§ **Your goal**
Your output must hold every entry exactly as written and none of the pictures.

§ **Transcribed page contents**
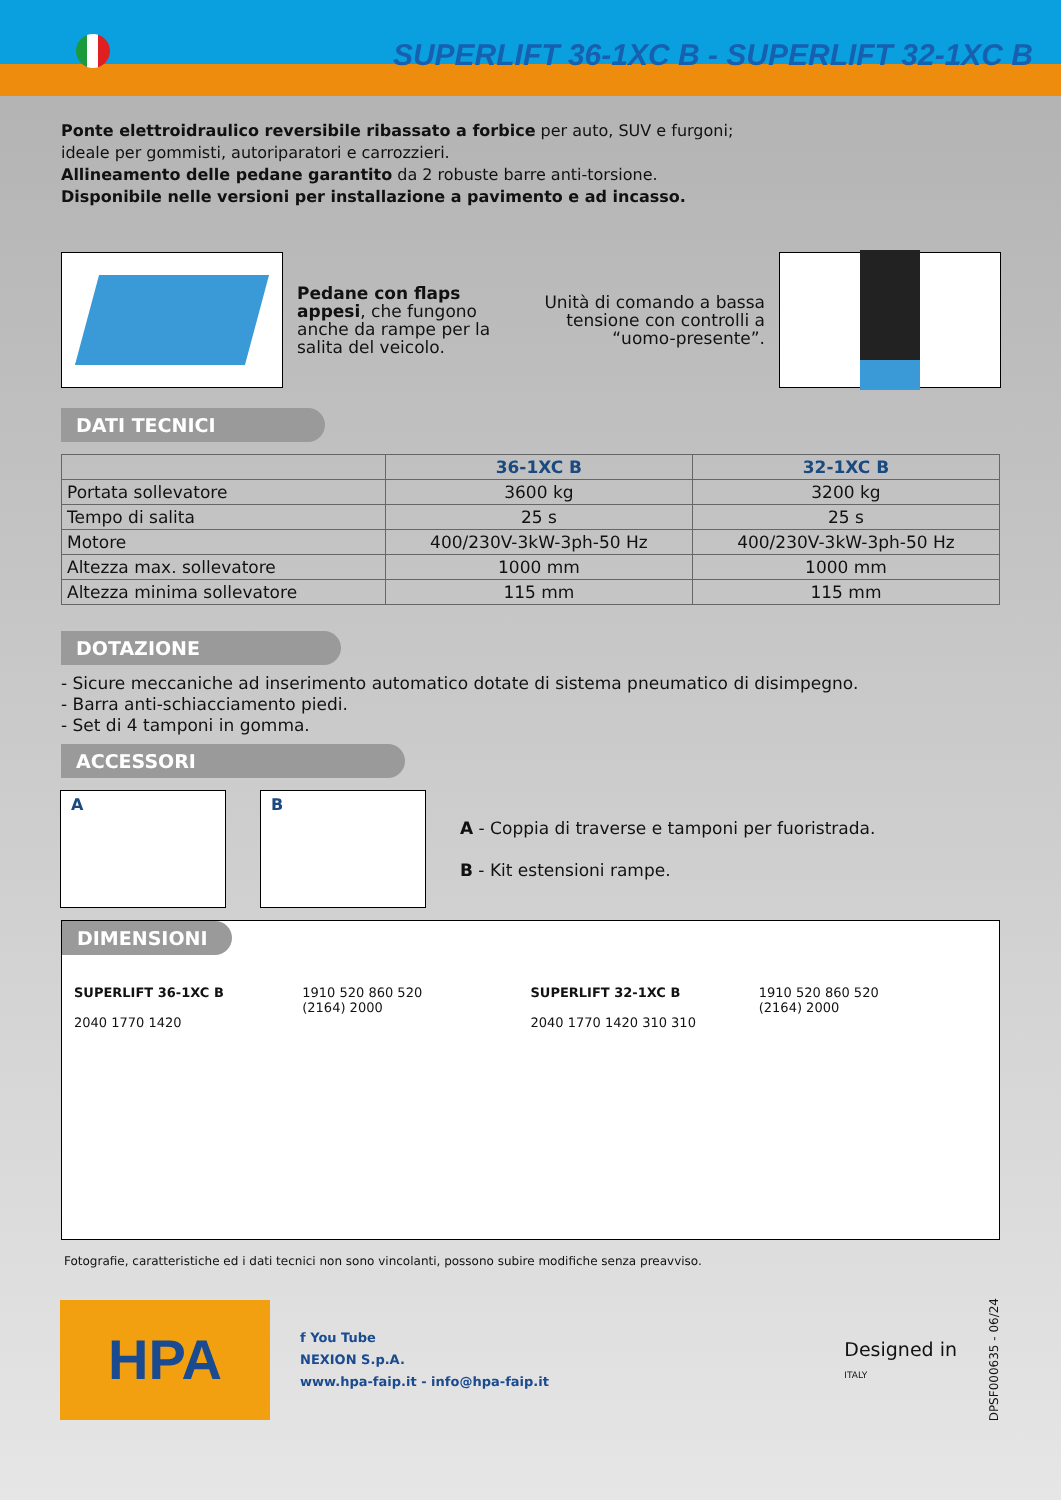SUPERLIFT 36-1XC B - SUPERLIFT 32-1XC B
Ponte elettroidraulico reversibile ribassato a forbice per auto, SUV e furgoni;
ideale per gommisti, autoriparatori e carrozzieri.
Allineamento delle pedane garantito da 2 robuste barre anti-torsione.
Disponibile nelle versioni per installazione a pavimento e ad incasso.
Pedane con flaps appesi, che fungono anche da rampe per la salita del veicolo.
Unità di comando a bassa tensione con controlli a “uomo-presente”.
DATI TECNICI
| | 36-1XC B | 32-1XC B |
| --- | --- | --- |
| Portata sollevatore | 3600 kg | 3200 kg |
| Tempo di salita | 25 s | 25 s |
| Motore | 400/230V-3kW-3ph-50 Hz | 400/230V-3kW-3ph-50 Hz |
| Altezza max. sollevatore | 1000 mm | 1000 mm |
| Altezza minima sollevatore | 115 mm | 115 mm |
DOTAZIONE
- Sicure meccaniche ad inserimento automatico dotate di sistema pneumatico di disimpegno.
- Barra anti-schiacciamento piedi.
- Set di 4 tamponi in gomma.
ACCESSORI
A B
A - Coppia di traverse e tamponi per fuoristrada.
B - Kit estensioni rampe.
DIMENSIONI
SUPERLIFT 36-1XC B
2040 1770 1420
1910 520 860 520
(2164) 2000
SUPERLIFT 32-1XC B
2040 1770 1420 310 310
1910 520 860 520
(2164) 2000
Fotografie, caratteristiche ed i dati tecnici non sono vincolanti, possono subire modifiche senza preavviso.
HPA
f You Tube
NEXION S.p.A.
www.hpa-faip.it - info@hpa-faip.it
Designed in
ITALY
DPSF000635 - 06/24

§ **Solution for this problem**
SUPERLIFT 36-1XC B - SUPERLIFT 32-1XC B
Ponte elettroidraulico reversibile ribassato a forbice per auto, SUV e furgoni;
ideale per gommisti, autoriparatori e carrozzieri.
Allineamento delle pedane garantito da 2 robuste barre anti-torsione.
Disponibile nelle versioni per installazione a pavimento e ad incasso.
Pedane con flaps appesi, che fungono anche da rampe per la salita del veicolo.
Unità di comando a bassa tensione con controlli a “uomo-presente”.
DATI TECNICI
| | 36-1XC B | 32-1XC B |
| --- | --- | --- |
| Portata sollevatore | 3600 kg | 3200 kg |
| Tempo di salita | 25 s | 25 s |
| Motore | 400/230V-3kW-3ph-50 Hz | 400/230V-3kW-3ph-50 Hz |
| Altezza max. sollevatore | 1000 mm | 1000 mm |
| Altezza minima sollevatore | 115 mm | 115 mm |
DOTAZIONE
- Sicure meccaniche ad inserimento automatico dotate di sistema pneumatico di disimpegno.
- Barra anti-schiacciamento piedi.
- Set di 4 tamponi in gomma.
ACCESSORI
A B
A - Coppia di traverse e tamponi per fuoristrada.
B - Kit estensioni rampe.
DIMENSIONI
SUPERLIFT 36-1XC B
2040 1770 1420
1910 520 860 520
(2164) 2000
SUPERLIFT 32-1XC B
2040 1770 1420 310 310
1910 520 860 520
(2164) 2000
Fotografie, caratteristiche ed i dati tecnici non sono vincolanti, possono subire modifiche senza preavviso.
HPA
f You Tube
NEXION S.p.A.
www.hpa-faip.it - info@hpa-faip.it
Designed in
ITALY
DPSF000635 - 06/24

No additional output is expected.